Wednesday 15 January 2014

First Aid

As a day job, I work in a swimming pool.  Every day we have to deal with some sort of accident, mainly cuts and bruises from children running and slipping over.  It made me think about the body and how it has the amazing power to heal, alongside modern medicine and skilled doctors.  So, I wrote this very short poem, 'First Aid'.  Here's the first draft




First Aid

Knit together my broken skin, cuts next to scars,
lined up like snags in string, like laddered tights
on shredded skin.
A faded mark the only tar, a hint of the power to heal,
perhaps a lump, new tissue to feel.
Thumbs rest as wrists twist, fingers dance with bandages,
stitches, plaster.

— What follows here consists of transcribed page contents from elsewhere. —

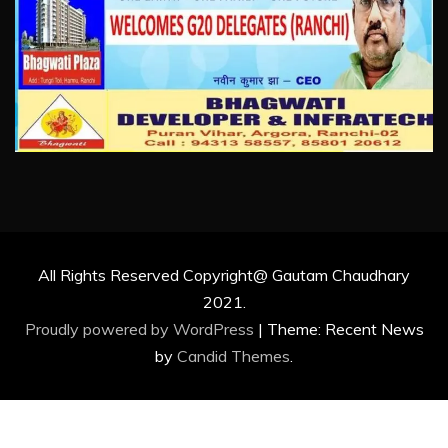
All Rights Reserved Copyright@ Gautam Chaudhary
2021.
Proudly powered by WordPress
|
Theme: Recent News
by
Candid Themes
.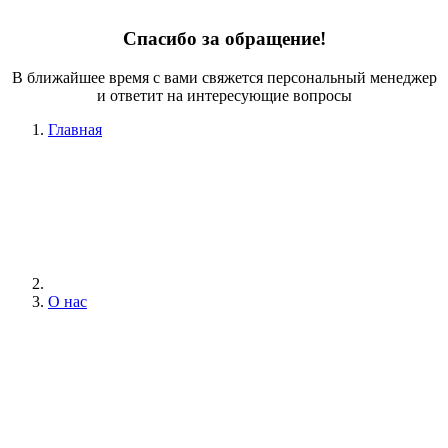
Спасибо за обращение!
В ближайшее время с вами свяжется персональный менеджер
и ответит на интересующие вопросы
Главная
О нас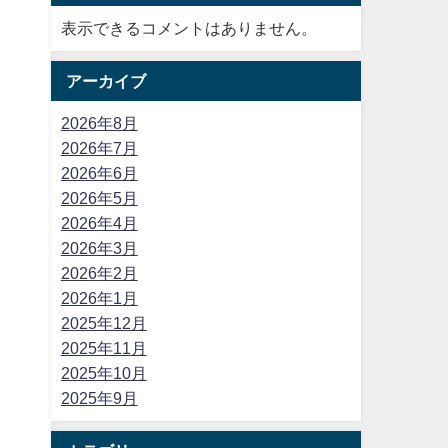
表示できるコメントはありません。
アーカイブ
2026年8月
2026年7月
2026年6月
2026年5月
2026年4月
2026年3月
2026年2月
2026年1月
2025年12月
2025年11月
2025年10月
2025年9月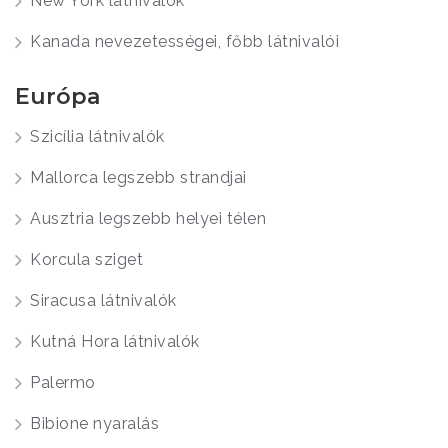
New York látnivalók
Kanada nevezetességei, főbb látnivalói
Európa
Szicília látnivalók
Mallorca legszebb strandjai
Ausztria legszebb helyei télen
Korcula sziget
Siracusa látnivalók
Kutná Hora látnivalók
Palermo
Bibione nyaralás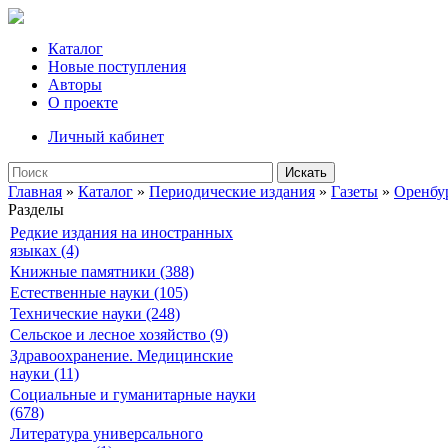
Каталог
Новые поступления
Авторы
О проекте
Личный кабинет
Искать
Главная
»
Каталог
»
Периодические издания
»
Газеты
»
Оренбу
Разделы
Редкие издания на иностранных
языках (4)
Книжные памятники (388)
Естественные науки (105)
Технические науки (248)
Сельское и лесное хозяйство (9)
Здравоохранение. Медицинские
науки (11)
Социальные и гуманитарные науки
(678)
Литература универсального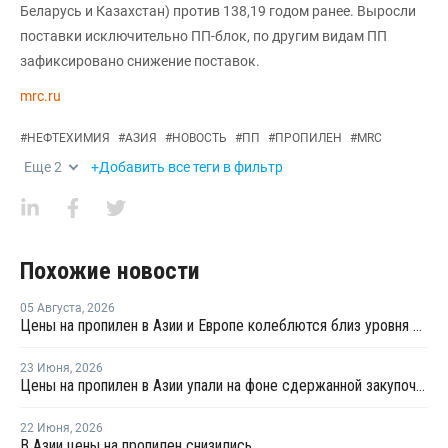
Беларусь и Казахстан) против 138,19 годом ранее. Выросли
поставки исключительно ПП-блок, по другим видам ПП
зафиксировано снижение поставок.
mrc.ru
#
НЕФТЕХИМИЯ
#
АЗИЯ
#
НОВОСТЬ
#
ПП
#
ПРОПИЛЕН
#
MRC
Еще
2
+Добавить все теги в фильтр
Похожие новости
05 Августа
,
2026
Цены на пропилен в Азии и Европе колеблются близ уровня в USD1000
23 Июня
,
2026
Цены на пропилен в Азии упали на фоне сдержанной закупочной активности
22 Июня
,
2026
В Азии цены на пропилен снизились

A doctor, the director, caster,
with an imperfect model to fix,
his patient, his actor.




© Caitriona Hansen



Friday 10 January 2014

Whitby Abbey



In summer I went on holiday to the beautiful Whitby for a week with family.  We had amazing weather (for England!) and after going to Whitby last year and not visiting the Abbey, we had to go and spend some time there this year.   This is a poem about the mysteriousness of the Abbey. 

Whitby Abbey

A stone carcass sits behind a cemetery,
like a superior grave stone, boasting.
A rotting body of broken bones,
feet without legs, no room to grow,
or pattern to fit pelvis to hips,
or mouth to tongue.
No tongue to tell what lies in this beast’s past,
his past now a supple worm, escaped
from its eroding cage,
free to roam into the unknown.
Then, a meeting of past and present,
reason in a recent room,
facts preserved like treasure in a tomb.
They read, and believe, set up their picnics,
no time to grieve.
Grass tickles legs, slips among toes,
fingers that pull it from roots and leave it to lie
and die, as they turn with a fickle smile
and look away, demise in denial,
in the in the cemetery in front of Whitby Abbey.
.

© Caitriona Hansen

Tuesday 7 January 2014

I got published!

A great start to the new year (despite being unable to shake off the festive viruses I have picked up!)

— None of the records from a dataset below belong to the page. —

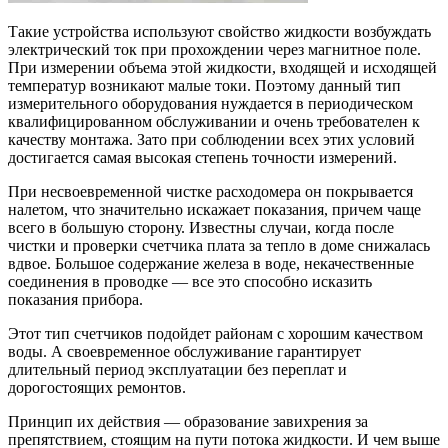
Такие устройства используют свойство жидкости возбуждать
электрический ток при прохождении через магнитное поле.
При измерении объема этой жидкости, входящей и исходящей
температур возникают малые токи. Поэтому данный тип
измерительного оборудования нуждается в периодическом
квалифицированном обслуживании и очень требователен к
качеству монтажа. Зато при соблюдении всех этих условий
достигается самая высокая степень точности измерений.
При несвоевременной чистке расходомера он покрывается
налетом, что значительно искажает показания, причем чаще
всего в большую сторону. Известны случаи, когда после
чистки и проверки счетчика плата за тепло в доме снижалась
вдвое. Большое содержание железа в воде, некачественные
соединения в проводке — все это способно исказить
показания прибора.
Этот тип счетчиков подойдет районам с хорошим качеством
воды. А своевременное обслуживание гарантирует
длительный период эксплуатации без переплат и
дорогостоящих ремонтов.
Принцип их действия — образование завихрения за
препятствием, стоящим на пути потока жидкости. И чем выше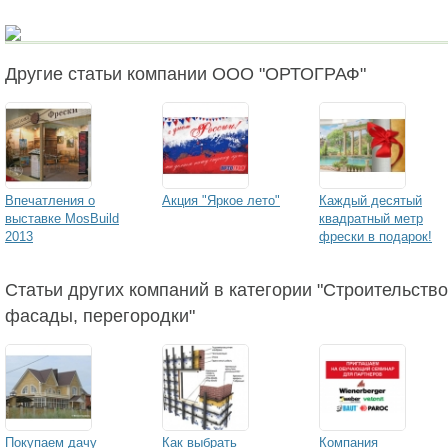
Другие статьи компании ООО "ОРТОГРАФ"
Впечатления о
Акция "Яркое лето"
Каждый десятый
выставке MosBuild
квадратный метр
2013
фрески в подарок!
Статьи других компаний в категории "Строительство,
фасады, перегородки"
Покупаем дачу
Как выбрать
Компания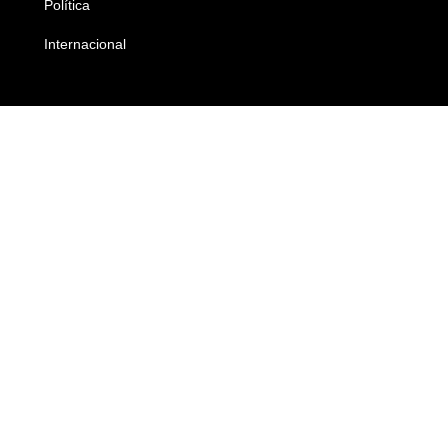
Política
Economia
Internacional
Empresas e Negócios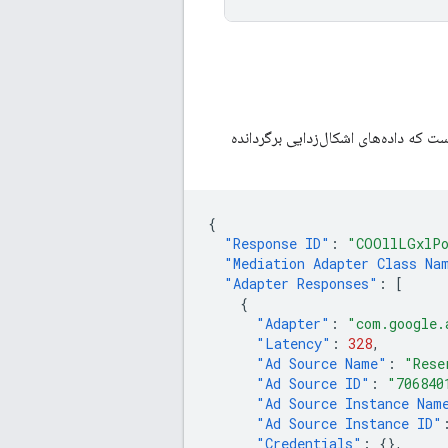
ت که داده‌های اشکال‌زدایی برگردانده
{
"Response ID"
:
"COOllLGxlPo
"Mediation Adapter Class Na
"Adapter Responses"
:
[
{
"Adapter"
:
"com.google.
"Latency"
:
328
,
"Ad Source Name"
:
"Rese
"Ad Source ID"
:
"706840
"Ad Source Instance Nam
"Ad Source Instance ID"
"Credentials"
:
{},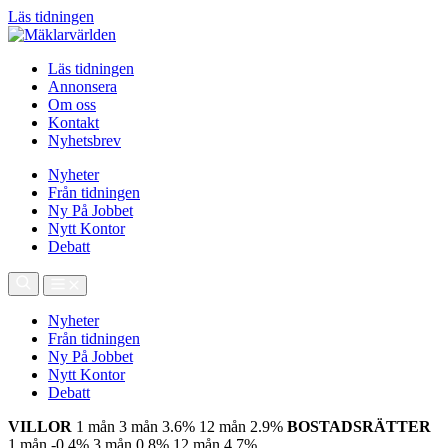
Läs tidningen
Läs tidningen
Annonsera
Om oss
Kontakt
Nyhetsbrev
Nyheter
Från tidningen
Ny På Jobbet
Nytt Kontor
Debatt
Nyheter
Från tidningen
Ny På Jobbet
Nytt Kontor
Debatt
VILLOR
1 mån
3 mån
3.6%
12 mån
2.9%
BOSTADSRÄTTER
1 mån
-0.4%
3 mån
0.8%
12 mån
4.7%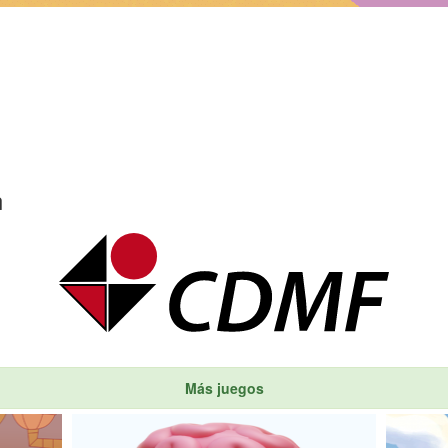
n
Más juegos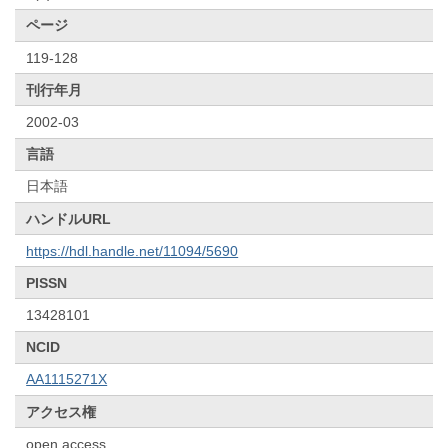
ページ
119-128
刊行年月
2002-03
言語
日本語
ハンドルURL
https://hdl.handle.net/11094/5690
PISSN
13428101
NCID
AA1115271X
アクセス権
open access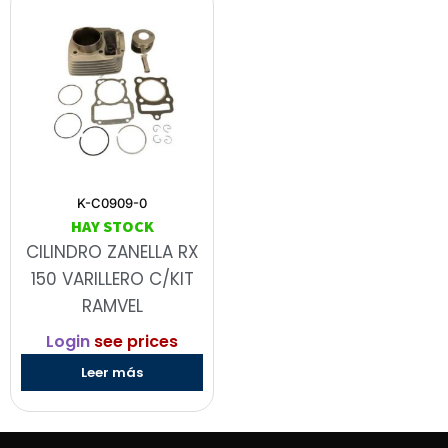
K-C0909-0
HAY STOCK
CILINDRO ZANELLA RX
150 VARILLERO C/KIT
RAMVEL
Login
see prices
Leer más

My (favourite) poem has been published on Ellen Phethean's Diamong Twig Press website as January's 'poem of the month'. 

Thanks Ellen and thanks Jean for creating my page.

You can find it here, and the poem is 'Fiction':

http://www.diamondtwig.co.uk/poems/fiction.html


Fiction

I read from trees as the day time ends,
the moon, marble against velvet, shines down,
my secret torch beneath covers extends
to this forest of writing and sound.
Leaves will murmur, not just in the wind,
from tree trunks full of plots and narratives.
The branches are scrawny, that is my script
my drafts, my redrafts. My mistakes will live
in this jungle of thoughts and imitation,
mice scratch words and around me owls sing,
the woodpecker pecking a special citation
into bark as it stores secrets under its wing.
But the most company that I will make
is with a story, and that story will be fake.




© Caitriona Hansen
 

Also, if you haven't heard of/read any of Ellen's poetry, I really recommend it.  Her collection Breath is absolutely brilliant!